→ **İncelenecek Metin**:
┌──

İrlanda’da bakan istifa etti
 
Atölyenin ikinci gününde ise Bilgi Edinme Kanunu’ndan nasıl yararlanılacağı anlatıldı. Bunun yanı sıra ekonomi, sağlık, kadına şiddet, tecavüz, uyuşturucu, yolsuzluk gibi birçok farklı konuyla ilgili açık kaynaklardan nasıl verilere ulaşılabilineceği anlatıldı. Bilgi Edinme Kanunu’nun sadece Türkiye’de değil, uluslararası kullanımına da dikkat çekildi.
 
Atölyede bilgilerini, tecrübelerini paylaşan ve Bilgi Edinme Kanunu’nu kullanarak yaptığı haberlerden örnekler sunan İrlandalı Gazeteci Gavin Sheridan ilgi odağı oldu. Sheridan, ülkesinde Turizm Bakanı’nın seyahatlerinin ve harcamalarının bir dönem çok tartışıldığını, bunun üzerine kendisinin de Bilgi Edinme Kanunu kapsamında bakanın tüm seyahat ve harcama bilgilerini istediğini söyledi. Kendisine zarf içerisinde sayfalar dolusu evrak gönderildiğini ifade eden Sheridan, bu evraklar içerisinde bakanın bir seyahatinde yürüme mesafesinde dahi limuzin kiraladığını bunun 437 EURO’luk faturasını yayınladığını, daha sonra benzer haberler yapmaya devam ettiğini ifade etti. Bu haberlerin daha sonra ülkesinde birçok gazetede yer aldığını, NYT, The Times gibi saygın gazetelerin de aynı konuda yazılar yazdığını söyledi.

└──

→ **Seçilmiş Veriler**:
┌──

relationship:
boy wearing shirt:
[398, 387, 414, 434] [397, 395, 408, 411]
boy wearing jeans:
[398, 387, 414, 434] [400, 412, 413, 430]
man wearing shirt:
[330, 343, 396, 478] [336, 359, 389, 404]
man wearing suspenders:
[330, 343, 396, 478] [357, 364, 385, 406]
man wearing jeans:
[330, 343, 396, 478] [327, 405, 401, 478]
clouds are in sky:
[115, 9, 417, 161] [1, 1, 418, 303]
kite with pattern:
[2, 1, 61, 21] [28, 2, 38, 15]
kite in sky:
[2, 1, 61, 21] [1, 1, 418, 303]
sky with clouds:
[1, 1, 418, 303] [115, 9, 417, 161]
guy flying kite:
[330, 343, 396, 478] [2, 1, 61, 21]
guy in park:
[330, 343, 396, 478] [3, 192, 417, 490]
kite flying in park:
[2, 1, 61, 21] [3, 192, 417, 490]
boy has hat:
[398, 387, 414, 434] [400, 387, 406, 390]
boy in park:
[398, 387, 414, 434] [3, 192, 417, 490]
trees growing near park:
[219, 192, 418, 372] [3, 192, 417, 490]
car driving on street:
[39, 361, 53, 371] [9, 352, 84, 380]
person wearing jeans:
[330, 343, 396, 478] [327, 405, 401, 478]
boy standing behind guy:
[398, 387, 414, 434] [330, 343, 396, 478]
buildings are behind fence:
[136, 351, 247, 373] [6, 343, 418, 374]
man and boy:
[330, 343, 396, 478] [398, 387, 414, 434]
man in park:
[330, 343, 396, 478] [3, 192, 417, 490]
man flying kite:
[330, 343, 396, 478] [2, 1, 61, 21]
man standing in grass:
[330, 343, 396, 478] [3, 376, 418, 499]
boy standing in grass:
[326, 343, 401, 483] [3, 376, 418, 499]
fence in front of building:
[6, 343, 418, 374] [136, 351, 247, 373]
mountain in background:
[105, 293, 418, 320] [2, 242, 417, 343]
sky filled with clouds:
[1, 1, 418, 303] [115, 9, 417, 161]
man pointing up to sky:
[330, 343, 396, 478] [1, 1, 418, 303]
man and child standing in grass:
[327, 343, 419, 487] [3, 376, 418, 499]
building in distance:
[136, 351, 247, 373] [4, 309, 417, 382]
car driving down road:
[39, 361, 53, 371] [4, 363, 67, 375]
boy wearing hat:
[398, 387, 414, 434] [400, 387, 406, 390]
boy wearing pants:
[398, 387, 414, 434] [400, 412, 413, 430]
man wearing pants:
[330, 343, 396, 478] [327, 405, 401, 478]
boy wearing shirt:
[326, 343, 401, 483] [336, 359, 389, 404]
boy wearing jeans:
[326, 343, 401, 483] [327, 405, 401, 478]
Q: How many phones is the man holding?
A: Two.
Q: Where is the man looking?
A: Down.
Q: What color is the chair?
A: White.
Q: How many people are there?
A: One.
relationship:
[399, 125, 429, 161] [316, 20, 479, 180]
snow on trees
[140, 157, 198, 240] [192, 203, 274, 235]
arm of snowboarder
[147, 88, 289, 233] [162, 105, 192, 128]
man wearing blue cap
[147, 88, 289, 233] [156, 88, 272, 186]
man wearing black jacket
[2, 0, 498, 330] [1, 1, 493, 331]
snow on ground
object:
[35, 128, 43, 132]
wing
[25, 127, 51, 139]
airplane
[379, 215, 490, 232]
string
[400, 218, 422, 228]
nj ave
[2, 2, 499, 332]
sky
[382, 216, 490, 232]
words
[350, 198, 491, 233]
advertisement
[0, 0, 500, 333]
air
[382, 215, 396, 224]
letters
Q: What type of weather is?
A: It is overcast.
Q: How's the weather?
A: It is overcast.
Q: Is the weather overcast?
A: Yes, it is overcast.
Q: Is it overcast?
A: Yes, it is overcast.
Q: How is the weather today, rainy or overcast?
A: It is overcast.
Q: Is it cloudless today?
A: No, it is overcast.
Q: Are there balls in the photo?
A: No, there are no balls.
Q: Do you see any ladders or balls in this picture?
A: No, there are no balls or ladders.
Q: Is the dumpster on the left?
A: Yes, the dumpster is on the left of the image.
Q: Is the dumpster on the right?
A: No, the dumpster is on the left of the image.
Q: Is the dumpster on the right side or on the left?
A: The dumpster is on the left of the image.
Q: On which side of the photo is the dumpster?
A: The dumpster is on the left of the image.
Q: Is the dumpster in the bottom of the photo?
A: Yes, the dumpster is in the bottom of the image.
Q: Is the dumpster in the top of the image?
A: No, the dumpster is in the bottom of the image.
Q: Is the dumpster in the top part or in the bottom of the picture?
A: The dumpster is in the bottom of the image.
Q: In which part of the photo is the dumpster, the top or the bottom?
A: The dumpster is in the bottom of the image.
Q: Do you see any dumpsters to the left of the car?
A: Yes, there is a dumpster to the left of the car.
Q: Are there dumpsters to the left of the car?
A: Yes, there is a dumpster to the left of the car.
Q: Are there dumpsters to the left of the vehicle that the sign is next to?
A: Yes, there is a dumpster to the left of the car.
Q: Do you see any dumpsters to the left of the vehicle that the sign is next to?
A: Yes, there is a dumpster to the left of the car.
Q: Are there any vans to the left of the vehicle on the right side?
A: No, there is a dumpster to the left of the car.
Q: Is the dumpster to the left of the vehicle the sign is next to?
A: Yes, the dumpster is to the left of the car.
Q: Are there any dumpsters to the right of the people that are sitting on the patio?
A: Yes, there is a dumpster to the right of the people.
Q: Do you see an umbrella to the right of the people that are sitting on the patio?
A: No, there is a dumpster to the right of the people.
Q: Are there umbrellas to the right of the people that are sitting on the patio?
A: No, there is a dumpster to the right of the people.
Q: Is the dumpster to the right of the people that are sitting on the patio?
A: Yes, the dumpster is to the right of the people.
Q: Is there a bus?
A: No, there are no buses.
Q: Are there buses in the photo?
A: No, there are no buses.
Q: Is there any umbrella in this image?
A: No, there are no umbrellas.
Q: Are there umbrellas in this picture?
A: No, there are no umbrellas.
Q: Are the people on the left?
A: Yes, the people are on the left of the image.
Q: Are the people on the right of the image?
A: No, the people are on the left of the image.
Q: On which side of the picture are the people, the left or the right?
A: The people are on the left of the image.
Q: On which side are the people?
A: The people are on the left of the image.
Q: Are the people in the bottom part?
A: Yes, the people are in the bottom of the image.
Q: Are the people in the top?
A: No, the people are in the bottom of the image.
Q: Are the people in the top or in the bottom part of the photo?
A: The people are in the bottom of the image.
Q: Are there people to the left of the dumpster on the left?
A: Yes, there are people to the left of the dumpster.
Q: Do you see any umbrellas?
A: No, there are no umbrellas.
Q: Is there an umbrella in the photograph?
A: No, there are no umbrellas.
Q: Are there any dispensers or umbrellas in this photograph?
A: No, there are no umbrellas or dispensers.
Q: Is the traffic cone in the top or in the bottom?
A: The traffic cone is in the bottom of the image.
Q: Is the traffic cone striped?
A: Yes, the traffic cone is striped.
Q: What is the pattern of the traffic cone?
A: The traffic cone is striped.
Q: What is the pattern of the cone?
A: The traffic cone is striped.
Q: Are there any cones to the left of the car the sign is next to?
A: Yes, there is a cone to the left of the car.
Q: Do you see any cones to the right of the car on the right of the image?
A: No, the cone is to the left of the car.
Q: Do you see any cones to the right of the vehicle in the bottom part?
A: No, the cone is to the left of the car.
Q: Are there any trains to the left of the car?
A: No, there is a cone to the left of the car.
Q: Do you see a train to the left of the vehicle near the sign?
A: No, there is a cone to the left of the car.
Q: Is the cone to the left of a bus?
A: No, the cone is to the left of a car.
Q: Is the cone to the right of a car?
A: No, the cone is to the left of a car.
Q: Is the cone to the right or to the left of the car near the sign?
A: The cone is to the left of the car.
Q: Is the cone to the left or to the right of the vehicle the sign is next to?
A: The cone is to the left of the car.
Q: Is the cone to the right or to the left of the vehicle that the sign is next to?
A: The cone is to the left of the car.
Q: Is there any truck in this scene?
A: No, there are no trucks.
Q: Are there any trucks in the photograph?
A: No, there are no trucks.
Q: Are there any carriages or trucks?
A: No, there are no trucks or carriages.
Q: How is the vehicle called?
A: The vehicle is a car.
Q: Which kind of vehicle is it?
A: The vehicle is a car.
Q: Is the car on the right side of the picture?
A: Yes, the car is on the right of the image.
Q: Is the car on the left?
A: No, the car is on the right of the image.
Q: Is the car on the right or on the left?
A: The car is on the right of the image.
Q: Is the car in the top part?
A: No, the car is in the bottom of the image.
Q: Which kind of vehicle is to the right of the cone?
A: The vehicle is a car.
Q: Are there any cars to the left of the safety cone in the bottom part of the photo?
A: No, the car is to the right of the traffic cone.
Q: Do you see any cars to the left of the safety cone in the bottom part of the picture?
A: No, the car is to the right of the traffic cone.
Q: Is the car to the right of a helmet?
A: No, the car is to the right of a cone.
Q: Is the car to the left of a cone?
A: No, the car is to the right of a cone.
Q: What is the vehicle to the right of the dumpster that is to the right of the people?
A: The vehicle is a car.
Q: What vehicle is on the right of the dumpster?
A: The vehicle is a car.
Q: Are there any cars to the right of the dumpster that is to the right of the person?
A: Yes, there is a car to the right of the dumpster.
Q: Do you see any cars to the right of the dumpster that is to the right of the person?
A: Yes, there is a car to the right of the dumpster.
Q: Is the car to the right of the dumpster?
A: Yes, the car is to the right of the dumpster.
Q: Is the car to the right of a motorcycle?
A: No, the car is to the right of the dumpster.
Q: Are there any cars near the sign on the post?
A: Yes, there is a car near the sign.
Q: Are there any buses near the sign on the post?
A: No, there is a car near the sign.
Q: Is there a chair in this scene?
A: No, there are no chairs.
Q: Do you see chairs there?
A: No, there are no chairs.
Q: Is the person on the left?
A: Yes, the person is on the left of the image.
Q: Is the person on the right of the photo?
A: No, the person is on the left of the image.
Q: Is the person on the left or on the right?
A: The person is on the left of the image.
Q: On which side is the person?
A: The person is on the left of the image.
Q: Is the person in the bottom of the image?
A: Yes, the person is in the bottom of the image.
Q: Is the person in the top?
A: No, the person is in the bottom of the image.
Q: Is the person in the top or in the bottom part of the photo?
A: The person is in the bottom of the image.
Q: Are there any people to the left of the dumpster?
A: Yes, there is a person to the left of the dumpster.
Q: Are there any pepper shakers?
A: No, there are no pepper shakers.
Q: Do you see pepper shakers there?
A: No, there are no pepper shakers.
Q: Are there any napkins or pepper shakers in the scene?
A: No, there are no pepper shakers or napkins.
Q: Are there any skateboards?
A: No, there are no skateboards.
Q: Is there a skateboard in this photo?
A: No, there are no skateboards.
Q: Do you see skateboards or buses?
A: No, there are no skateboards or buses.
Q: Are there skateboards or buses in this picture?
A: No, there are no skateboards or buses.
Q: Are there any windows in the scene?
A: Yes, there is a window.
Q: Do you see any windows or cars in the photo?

└──

→ **Çalışma Yönergesi**: İncelenecek metinde, açık kaynaklardan hangi konularla ilgili verilere ulaşılabileceği anlatılıyor? Bu konuları sıralayın.

→ **Beklenen Yanıt**: Ekonomi, sağlık, kadına şiddet, tecavüz, uyuşturucu ve yolsuzluk.